## Given entries
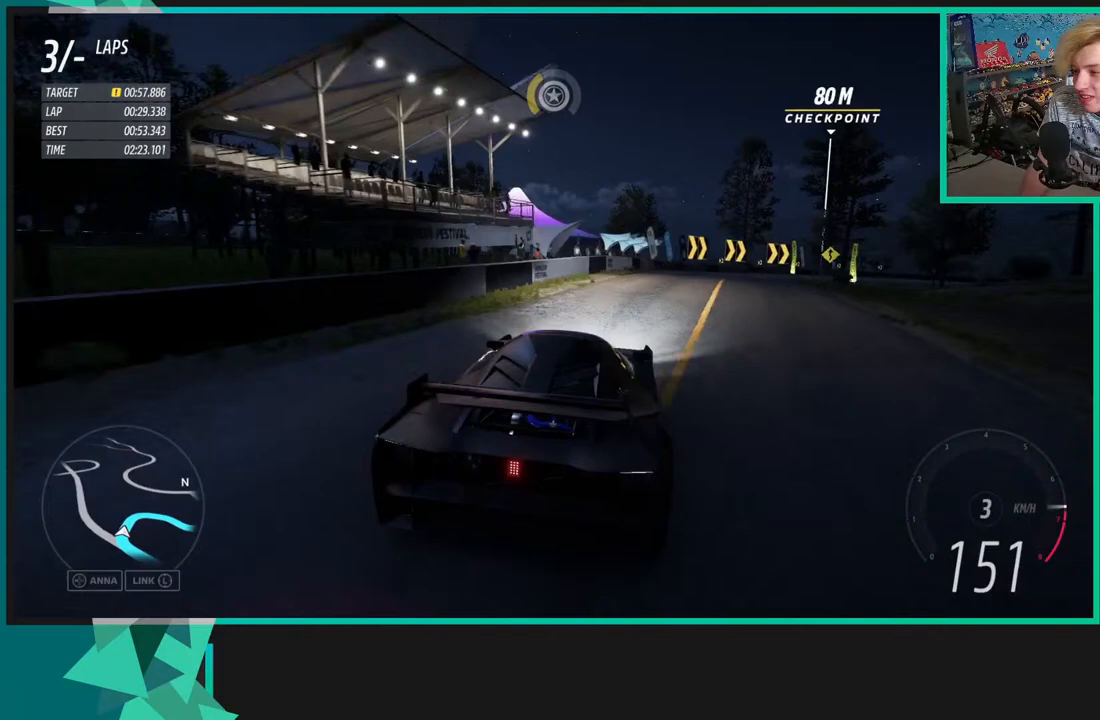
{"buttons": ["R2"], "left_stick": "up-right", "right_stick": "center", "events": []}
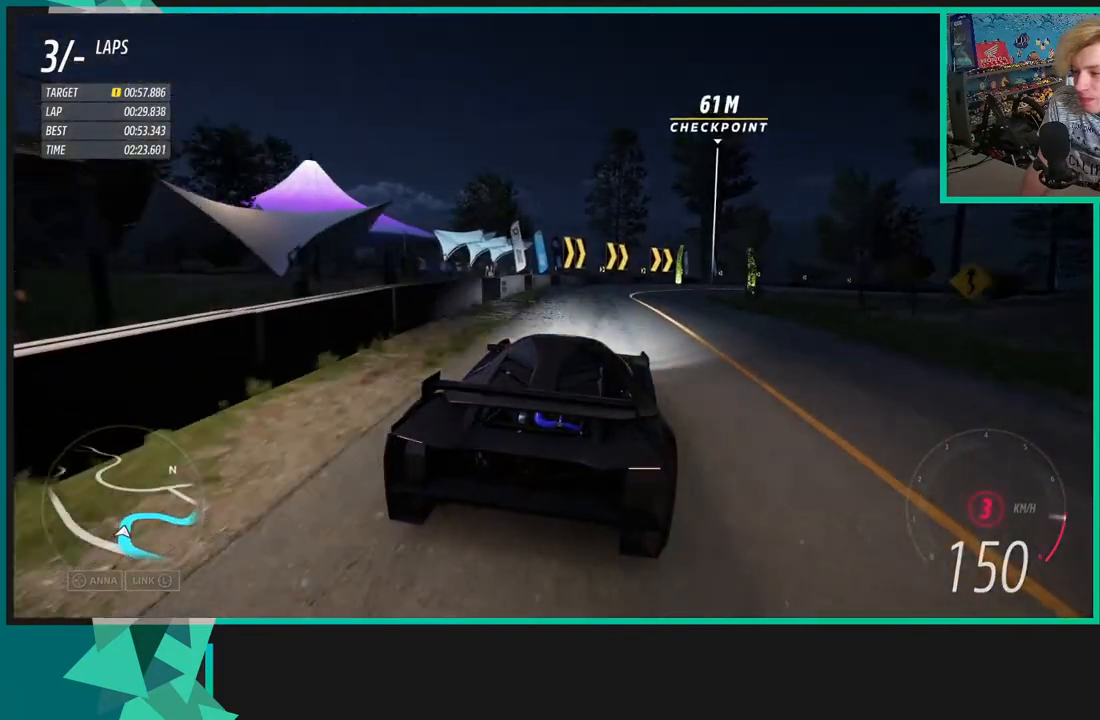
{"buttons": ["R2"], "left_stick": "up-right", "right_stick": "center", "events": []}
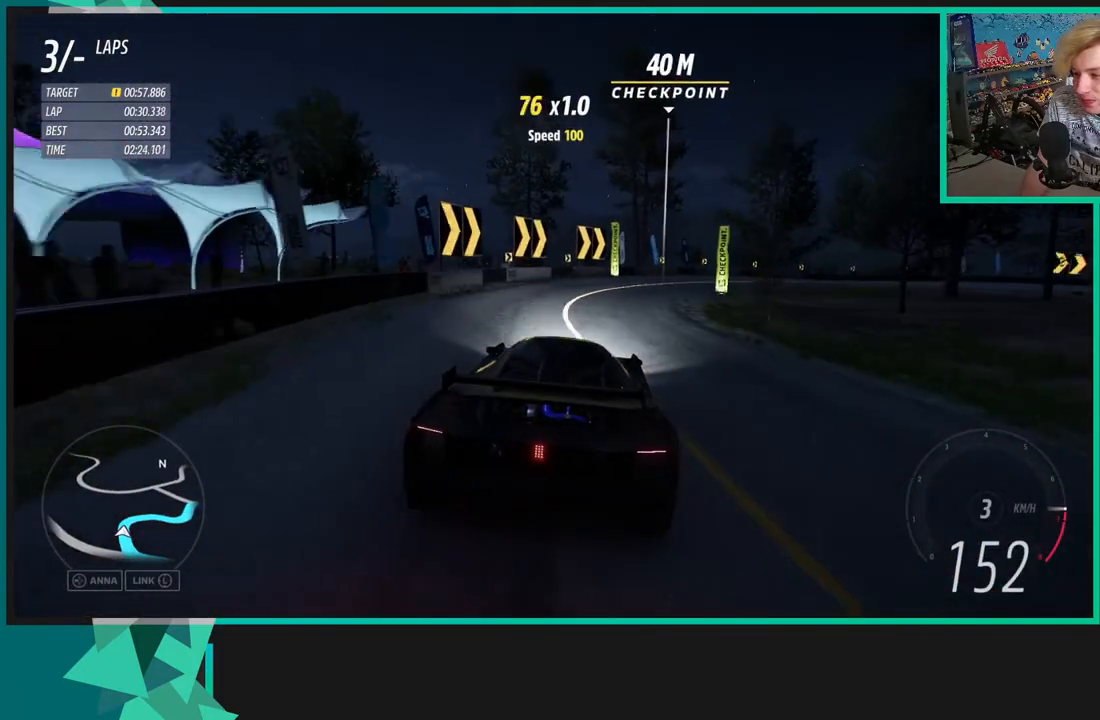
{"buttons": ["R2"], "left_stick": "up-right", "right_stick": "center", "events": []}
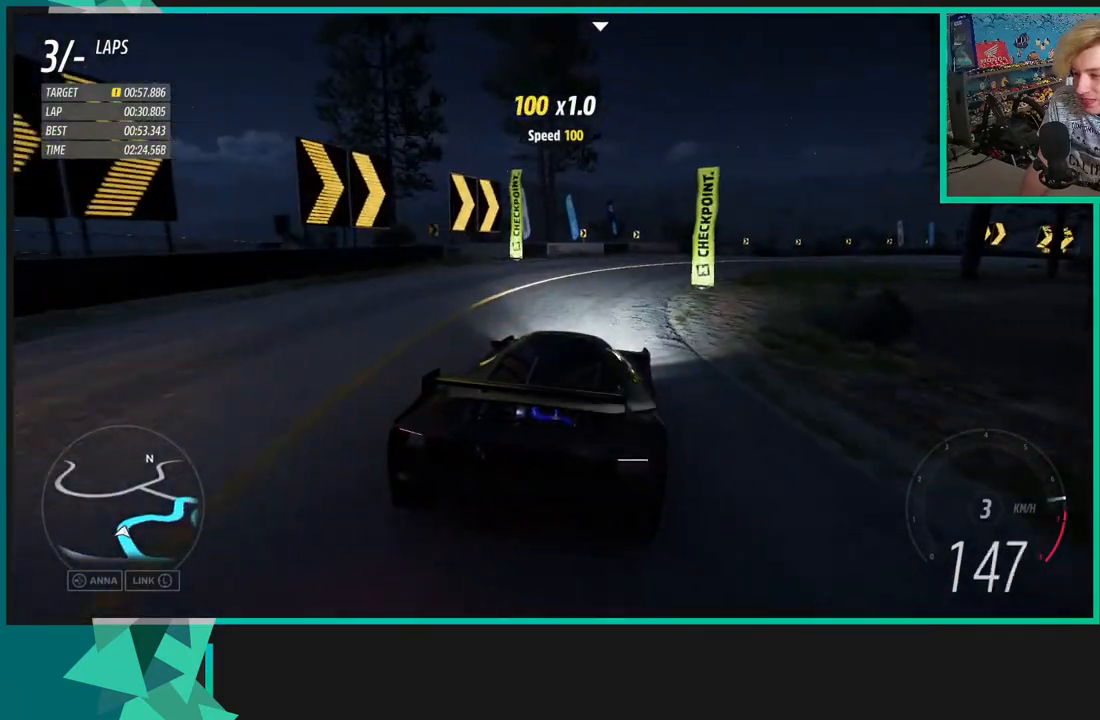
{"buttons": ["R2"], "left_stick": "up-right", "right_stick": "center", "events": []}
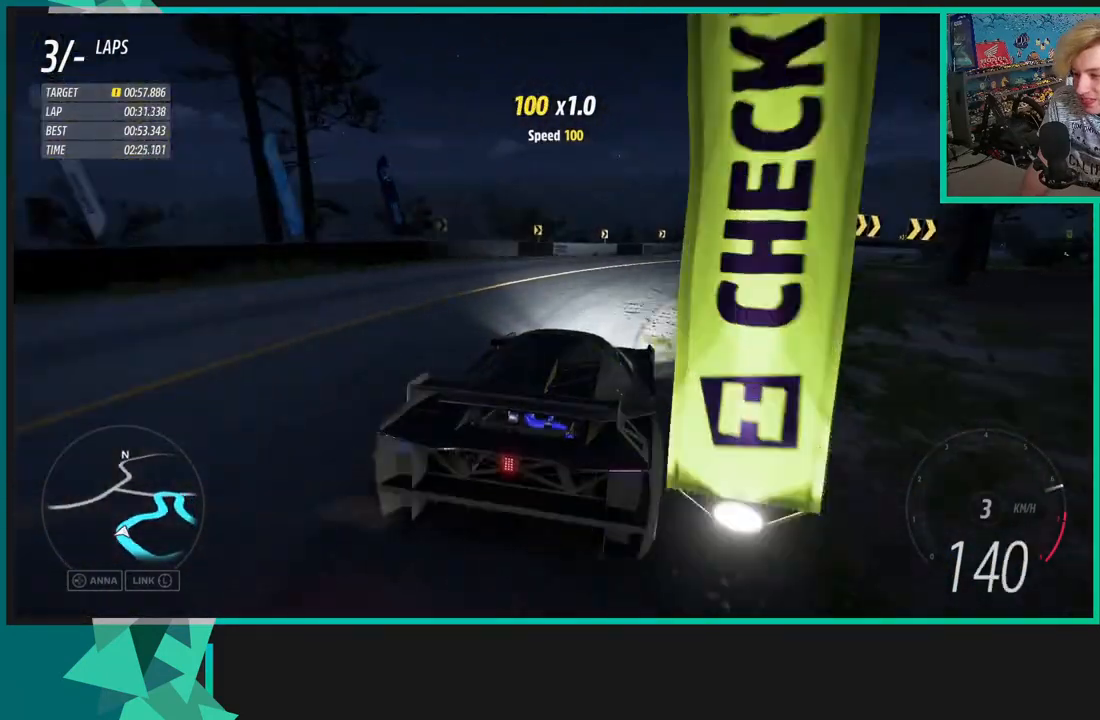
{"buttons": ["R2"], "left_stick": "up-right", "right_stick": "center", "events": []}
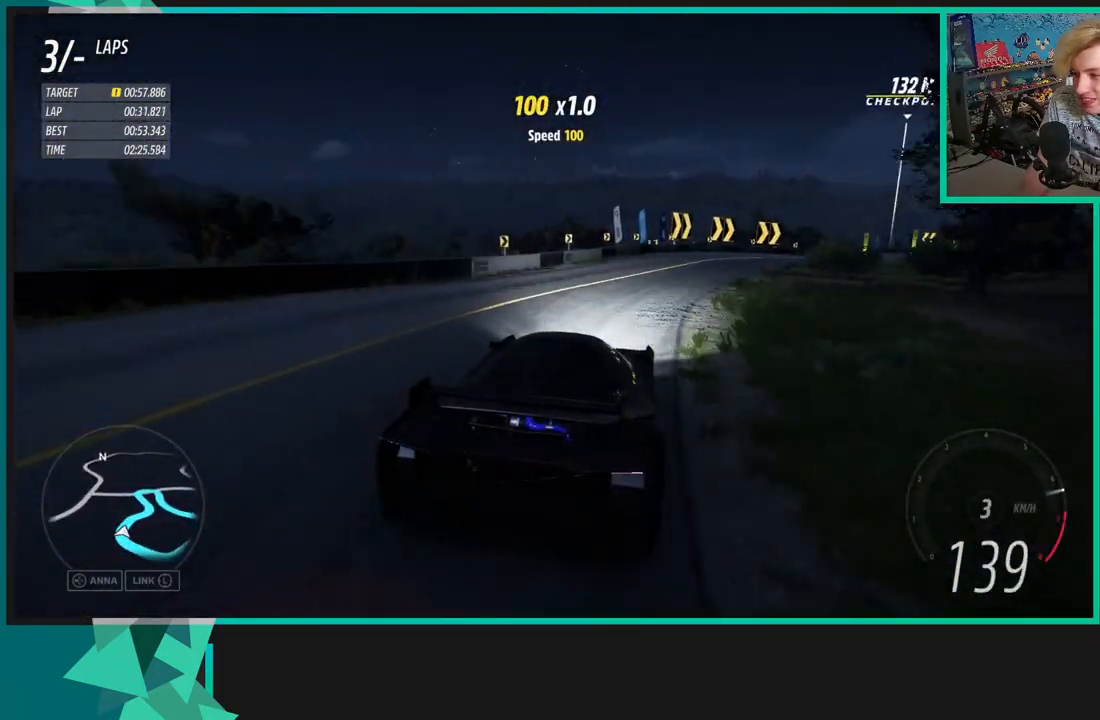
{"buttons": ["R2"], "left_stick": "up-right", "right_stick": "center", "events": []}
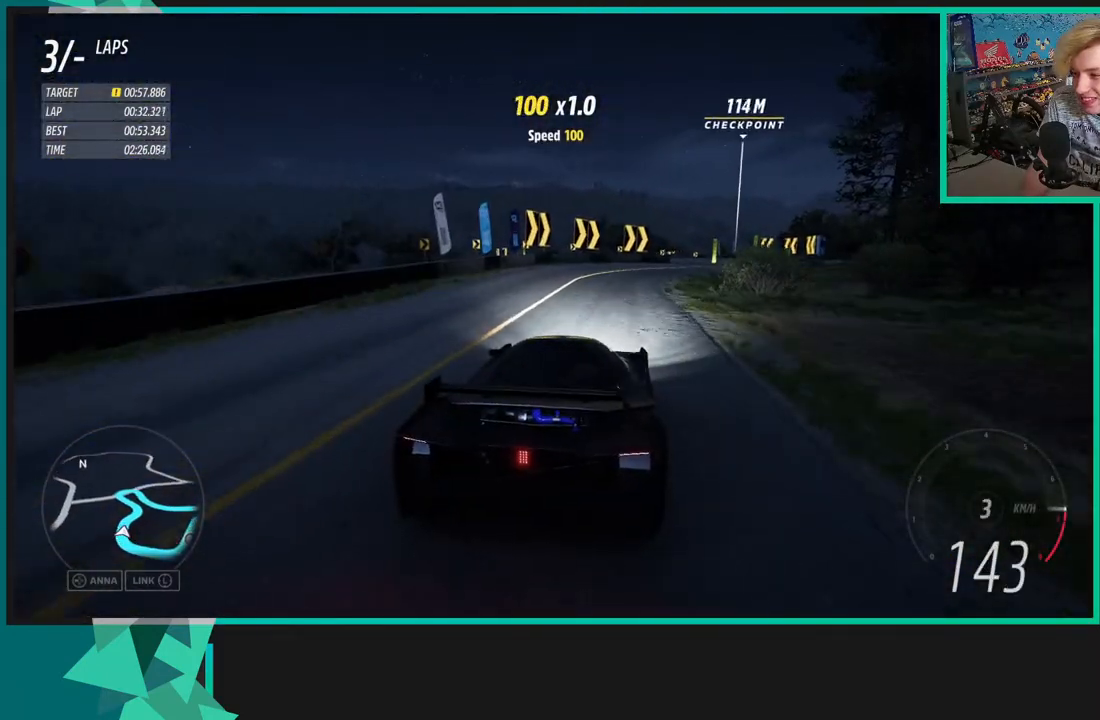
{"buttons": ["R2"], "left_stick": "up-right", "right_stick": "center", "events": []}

## What you should do
Would you reproduce each line of the material exactly, omitting the images?

## Response
{"buttons": ["R2"], "left_stick": "up-right", "right_stick": "center", "events": []}
{"buttons": ["R2"], "left_stick": "up-right", "right_stick": "center", "events": []}
{"buttons": ["R2"], "left_stick": "up-right", "right_stick": "center", "events": []}
{"buttons": ["R2"], "left_stick": "up-right", "right_stick": "center", "events": []}
{"buttons": ["R2"], "left_stick": "up-right", "right_stick": "center", "events": []}
{"buttons": ["R2"], "left_stick": "up-right", "right_stick": "center", "events": []}
{"buttons": ["R2"], "left_stick": "up-right", "right_stick": "center", "events": []}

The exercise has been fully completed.